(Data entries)
|---|

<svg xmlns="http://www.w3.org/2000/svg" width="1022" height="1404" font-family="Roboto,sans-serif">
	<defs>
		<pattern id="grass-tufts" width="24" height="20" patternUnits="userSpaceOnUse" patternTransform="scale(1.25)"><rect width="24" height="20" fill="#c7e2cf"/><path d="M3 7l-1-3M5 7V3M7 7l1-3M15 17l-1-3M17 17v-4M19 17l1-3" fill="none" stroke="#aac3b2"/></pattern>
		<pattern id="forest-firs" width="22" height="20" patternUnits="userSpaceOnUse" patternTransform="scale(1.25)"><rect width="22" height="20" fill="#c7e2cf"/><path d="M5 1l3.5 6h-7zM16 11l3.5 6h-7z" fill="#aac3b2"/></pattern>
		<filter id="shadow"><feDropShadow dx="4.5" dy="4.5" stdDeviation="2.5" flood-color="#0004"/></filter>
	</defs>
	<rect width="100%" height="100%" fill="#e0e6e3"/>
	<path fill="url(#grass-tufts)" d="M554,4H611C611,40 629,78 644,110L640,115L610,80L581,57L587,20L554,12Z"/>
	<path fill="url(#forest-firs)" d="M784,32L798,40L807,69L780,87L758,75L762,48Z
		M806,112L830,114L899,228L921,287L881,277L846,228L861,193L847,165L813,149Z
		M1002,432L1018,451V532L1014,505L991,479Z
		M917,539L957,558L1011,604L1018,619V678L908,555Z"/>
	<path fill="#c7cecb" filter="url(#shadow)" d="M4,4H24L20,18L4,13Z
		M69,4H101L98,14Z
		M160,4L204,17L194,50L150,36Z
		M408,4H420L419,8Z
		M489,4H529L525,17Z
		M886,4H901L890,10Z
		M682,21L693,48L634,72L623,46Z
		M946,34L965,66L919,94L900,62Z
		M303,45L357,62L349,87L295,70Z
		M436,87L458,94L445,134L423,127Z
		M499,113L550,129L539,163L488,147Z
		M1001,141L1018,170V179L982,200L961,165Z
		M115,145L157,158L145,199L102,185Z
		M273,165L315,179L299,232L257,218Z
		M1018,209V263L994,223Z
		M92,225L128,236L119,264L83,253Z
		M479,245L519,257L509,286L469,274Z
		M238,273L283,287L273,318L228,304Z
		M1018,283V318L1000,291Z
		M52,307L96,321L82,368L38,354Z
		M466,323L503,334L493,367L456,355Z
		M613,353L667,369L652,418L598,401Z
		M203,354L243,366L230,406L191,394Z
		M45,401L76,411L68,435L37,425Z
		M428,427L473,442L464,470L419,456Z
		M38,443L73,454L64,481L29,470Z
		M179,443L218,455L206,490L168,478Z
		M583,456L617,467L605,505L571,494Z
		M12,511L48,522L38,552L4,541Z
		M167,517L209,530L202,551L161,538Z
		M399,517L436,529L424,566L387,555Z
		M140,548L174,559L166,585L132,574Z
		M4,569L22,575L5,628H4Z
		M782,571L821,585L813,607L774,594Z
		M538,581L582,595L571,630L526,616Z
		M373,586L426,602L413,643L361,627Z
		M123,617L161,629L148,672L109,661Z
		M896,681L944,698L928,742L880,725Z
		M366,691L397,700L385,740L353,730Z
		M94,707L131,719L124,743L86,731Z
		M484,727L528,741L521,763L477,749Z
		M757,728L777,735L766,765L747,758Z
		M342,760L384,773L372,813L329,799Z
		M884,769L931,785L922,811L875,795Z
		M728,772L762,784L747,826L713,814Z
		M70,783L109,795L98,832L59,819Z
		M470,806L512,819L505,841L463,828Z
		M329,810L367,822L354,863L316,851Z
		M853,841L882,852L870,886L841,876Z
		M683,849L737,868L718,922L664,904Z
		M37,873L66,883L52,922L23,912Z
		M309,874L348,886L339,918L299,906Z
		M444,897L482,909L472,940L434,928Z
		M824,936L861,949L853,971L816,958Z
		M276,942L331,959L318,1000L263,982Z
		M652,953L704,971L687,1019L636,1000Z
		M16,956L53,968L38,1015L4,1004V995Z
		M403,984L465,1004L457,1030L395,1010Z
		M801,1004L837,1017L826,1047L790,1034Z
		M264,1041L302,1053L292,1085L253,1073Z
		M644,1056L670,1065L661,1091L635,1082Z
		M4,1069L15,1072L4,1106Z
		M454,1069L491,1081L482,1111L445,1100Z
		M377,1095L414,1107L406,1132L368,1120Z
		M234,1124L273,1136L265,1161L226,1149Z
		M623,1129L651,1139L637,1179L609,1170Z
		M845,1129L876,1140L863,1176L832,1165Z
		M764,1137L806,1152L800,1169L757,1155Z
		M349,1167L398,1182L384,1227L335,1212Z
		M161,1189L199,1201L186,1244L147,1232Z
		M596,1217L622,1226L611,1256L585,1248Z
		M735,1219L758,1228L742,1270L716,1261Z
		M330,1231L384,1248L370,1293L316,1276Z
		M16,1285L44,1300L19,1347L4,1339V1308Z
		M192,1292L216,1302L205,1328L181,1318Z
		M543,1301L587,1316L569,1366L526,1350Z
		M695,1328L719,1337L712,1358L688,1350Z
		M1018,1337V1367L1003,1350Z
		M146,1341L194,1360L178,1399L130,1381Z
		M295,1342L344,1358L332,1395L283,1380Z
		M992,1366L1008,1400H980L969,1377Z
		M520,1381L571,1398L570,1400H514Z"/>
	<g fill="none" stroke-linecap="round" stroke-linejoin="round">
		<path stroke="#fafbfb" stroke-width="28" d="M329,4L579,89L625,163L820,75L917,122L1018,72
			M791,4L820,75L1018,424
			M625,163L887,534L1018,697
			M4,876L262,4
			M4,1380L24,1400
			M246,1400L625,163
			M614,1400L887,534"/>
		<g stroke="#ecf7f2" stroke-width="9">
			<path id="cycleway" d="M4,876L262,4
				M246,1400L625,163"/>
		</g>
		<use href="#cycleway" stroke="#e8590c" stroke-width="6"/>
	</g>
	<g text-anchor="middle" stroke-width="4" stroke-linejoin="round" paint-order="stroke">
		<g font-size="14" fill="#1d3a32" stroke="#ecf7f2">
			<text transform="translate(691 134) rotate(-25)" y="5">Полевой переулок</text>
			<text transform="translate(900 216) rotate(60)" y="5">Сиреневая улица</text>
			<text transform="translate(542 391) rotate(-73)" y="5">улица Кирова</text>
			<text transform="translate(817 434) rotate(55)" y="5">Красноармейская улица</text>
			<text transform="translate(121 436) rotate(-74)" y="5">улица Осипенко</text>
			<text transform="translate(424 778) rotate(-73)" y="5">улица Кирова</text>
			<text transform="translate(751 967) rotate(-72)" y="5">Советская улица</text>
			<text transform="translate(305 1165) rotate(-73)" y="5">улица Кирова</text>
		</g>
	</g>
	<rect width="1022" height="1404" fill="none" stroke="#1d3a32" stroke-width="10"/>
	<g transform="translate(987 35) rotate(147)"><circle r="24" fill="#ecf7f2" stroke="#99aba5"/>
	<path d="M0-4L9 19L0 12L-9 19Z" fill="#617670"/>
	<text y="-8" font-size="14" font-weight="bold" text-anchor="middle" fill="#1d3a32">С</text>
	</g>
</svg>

|---|

• _Assigned task_
The records are to be duplicated in full, with every word kept exactly.

• _Task output_
<svg xmlns="http://www.w3.org/2000/svg" width="1022" height="1404" font-family="Roboto,sans-serif">
	<defs>
		<pattern id="grass-tufts" width="24" height="20" patternUnits="userSpaceOnUse" patternTransform="scale(1.25)"><rect width="24" height="20" fill="#c7e2cf"/><path d="M3 7l-1-3M5 7V3M7 7l1-3M15 17l-1-3M17 17v-4M19 17l1-3" fill="none" stroke="#aac3b2"/></pattern>
		<pattern id="forest-firs" width="22" height="20" patternUnits="userSpaceOnUse" patternTransform="scale(1.25)"><rect width="22" height="20" fill="#c7e2cf"/><path d="M5 1l3.5 6h-7zM16 11l3.5 6h-7z" fill="#aac3b2"/></pattern>
		<filter id="shadow"><feDropShadow dx="4.5" dy="4.5" stdDeviation="2.5" flood-color="#0004"/></filter>
	</defs>
	<rect width="100%" height="100%" fill="#e0e6e3"/>
	<path fill="url(#grass-tufts)" d="M554,4H611C611,40 629,78 644,110L640,115L610,80L581,57L587,20L554,12Z"/>
	<path fill="url(#forest-firs)" d="M784,32L798,40L807,69L780,87L758,75L762,48Z
		M806,112L830,114L899,228L921,287L881,277L846,228L861,193L847,165L813,149Z
		M1002,432L1018,451V532L1014,505L991,479Z
		M917,539L957,558L1011,604L1018,619V678L908,555Z"/>
	<path fill="#c7cecb" filter="url(#shadow)" d="M4,4H24L20,18L4,13Z
		M69,4H101L98,14Z
		M160,4L204,17L194,50L150,36Z
		M408,4H420L419,8Z
		M489,4H529L525,17Z
		M886,4H901L890,10Z
		M682,21L693,48L634,72L623,46Z
		M946,34L965,66L919,94L900,62Z
		M303,45L357,62L349,87L295,70Z
		M436,87L458,94L445,134L423,127Z
		M499,113L550,129L539,163L488,147Z
		M1001,141L1018,170V179L982,200L961,165Z
		M115,145L157,158L145,199L102,185Z
		M273,165L315,179L299,232L257,218Z
		M1018,209V263L994,223Z
		M92,225L128,236L119,264L83,253Z
		M479,245L519,257L509,286L469,274Z
		M238,273L283,287L273,318L228,304Z
		M1018,283V318L1000,291Z
		M52,307L96,321L82,368L38,354Z
		M466,323L503,334L493,367L456,355Z
		M613,353L667,369L652,418L598,401Z
		M203,354L243,366L230,406L191,394Z
		M45,401L76,411L68,435L37,425Z
		M428,427L473,442L464,470L419,456Z
		M38,443L73,454L64,481L29,470Z
		M179,443L218,455L206,490L168,478Z
		M583,456L617,467L605,505L571,494Z
		M12,511L48,522L38,552L4,541Z
		M167,517L209,530L202,551L161,538Z
		M399,517L436,529L424,566L387,555Z
		M140,548L174,559L166,585L132,574Z
		M4,569L22,575L5,628H4Z
		M782,571L821,585L813,607L774,594Z
		M538,581L582,595L571,630L526,616Z
		M373,586L426,602L413,643L361,627Z
		M123,617L161,629L148,672L109,661Z
		M896,681L944,698L928,742L880,725Z
		M366,691L397,700L385,740L353,730Z
		M94,707L131,719L124,743L86,731Z
		M484,727L528,741L521,763L477,749Z
		M757,728L777,735L766,765L747,758Z
		M342,760L384,773L372,813L329,799Z
		M884,769L931,785L922,811L875,795Z
		M728,772L762,784L747,826L713,814Z
		M70,783L109,795L98,832L59,819Z
		M470,806L512,819L505,841L463,828Z
		M329,810L367,822L354,863L316,851Z
		M853,841L882,852L870,886L841,876Z
		M683,849L737,868L718,922L664,904Z
		M37,873L66,883L52,922L23,912Z
		M309,874L348,886L339,918L299,906Z
		M444,897L482,909L472,940L434,928Z
		M824,936L861,949L853,971L816,958Z
		M276,942L331,959L318,1000L263,982Z
		M652,953L704,971L687,1019L636,1000Z
		M16,956L53,968L38,1015L4,1004V995Z
		M403,984L465,1004L457,1030L395,1010Z
		M801,1004L837,1017L826,1047L790,1034Z
		M264,1041L302,1053L292,1085L253,1073Z
		M644,1056L670,1065L661,1091L635,1082Z
		M4,1069L15,1072L4,1106Z
		M454,1069L491,1081L482,1111L445,1100Z
		M377,1095L414,1107L406,1132L368,1120Z
		M234,1124L273,1136L265,1161L226,1149Z
		M623,1129L651,1139L637,1179L609,1170Z
		M845,1129L876,1140L863,1176L832,1165Z
		M764,1137L806,1152L800,1169L757,1155Z
		M349,1167L398,1182L384,1227L335,1212Z
		M161,1189L199,1201L186,1244L147,1232Z
		M596,1217L622,1226L611,1256L585,1248Z
		M735,1219L758,1228L742,1270L716,1261Z
		M330,1231L384,1248L370,1293L316,1276Z
		M16,1285L44,1300L19,1347L4,1339V1308Z
		M192,1292L216,1302L205,1328L181,1318Z
		M543,1301L587,1316L569,1366L526,1350Z
		M695,1328L719,1337L712,1358L688,1350Z
		M1018,1337V1367L1003,1350Z
		M146,1341L194,1360L178,1399L130,1381Z
		M295,1342L344,1358L332,1395L283,1380Z
		M992,1366L1008,1400H980L969,1377Z
		M520,1381L571,1398L570,1400H514Z"/>
	<g fill="none" stroke-linecap="round" stroke-linejoin="round">
		<path stroke="#fafbfb" stroke-width="28" d="M329,4L579,89L625,163L820,75L917,122L1018,72
			M791,4L820,75L1018,424
			M625,163L887,534L1018,697
			M4,876L262,4
			M4,1380L24,1400
			M246,1400L625,163
			M614,1400L887,534"/>
		<g stroke="#ecf7f2" stroke-width="9">
			<path id="cycleway" d="M4,876L262,4
				M246,1400L625,163"/>
		</g>
		<use href="#cycleway" stroke="#e8590c" stroke-width="6"/>
	</g>
	<g text-anchor="middle" stroke-width="4" stroke-linejoin="round" paint-order="stroke">
		<g font-size="14" fill="#1d3a32" stroke="#ecf7f2">
			<text transform="translate(691 134) rotate(-25)" y="5">Полевой переулок</text>
			<text transform="translate(900 216) rotate(60)" y="5">Сиреневая улица</text>
			<text transform="translate(542 391) rotate(-73)" y="5">улица Кирова</text>
			<text transform="translate(817 434) rotate(55)" y="5">Красноармейская улица</text>
			<text transform="translate(121 436) rotate(-74)" y="5">улица Осипенко</text>
			<text transform="translate(424 778) rotate(-73)" y="5">улица Кирова</text>
			<text transform="translate(751 967) rotate(-72)" y="5">Советская улица</text>
			<text transform="translate(305 1165) rotate(-73)" y="5">улица Кирова</text>
		</g>
	</g>
	<rect width="1022" height="1404" fill="none" stroke="#1d3a32" stroke-width="10"/>
	<g transform="translate(987 35) rotate(147)"><circle r="24" fill="#ecf7f2" stroke="#99aba5"/>
	<path d="M0-4L9 19L0 12L-9 19Z" fill="#617670"/>
	<text y="-8" font-size="14" font-weight="bold" text-anchor="middle" fill="#1d3a32">С</text>
	</g>
</svg>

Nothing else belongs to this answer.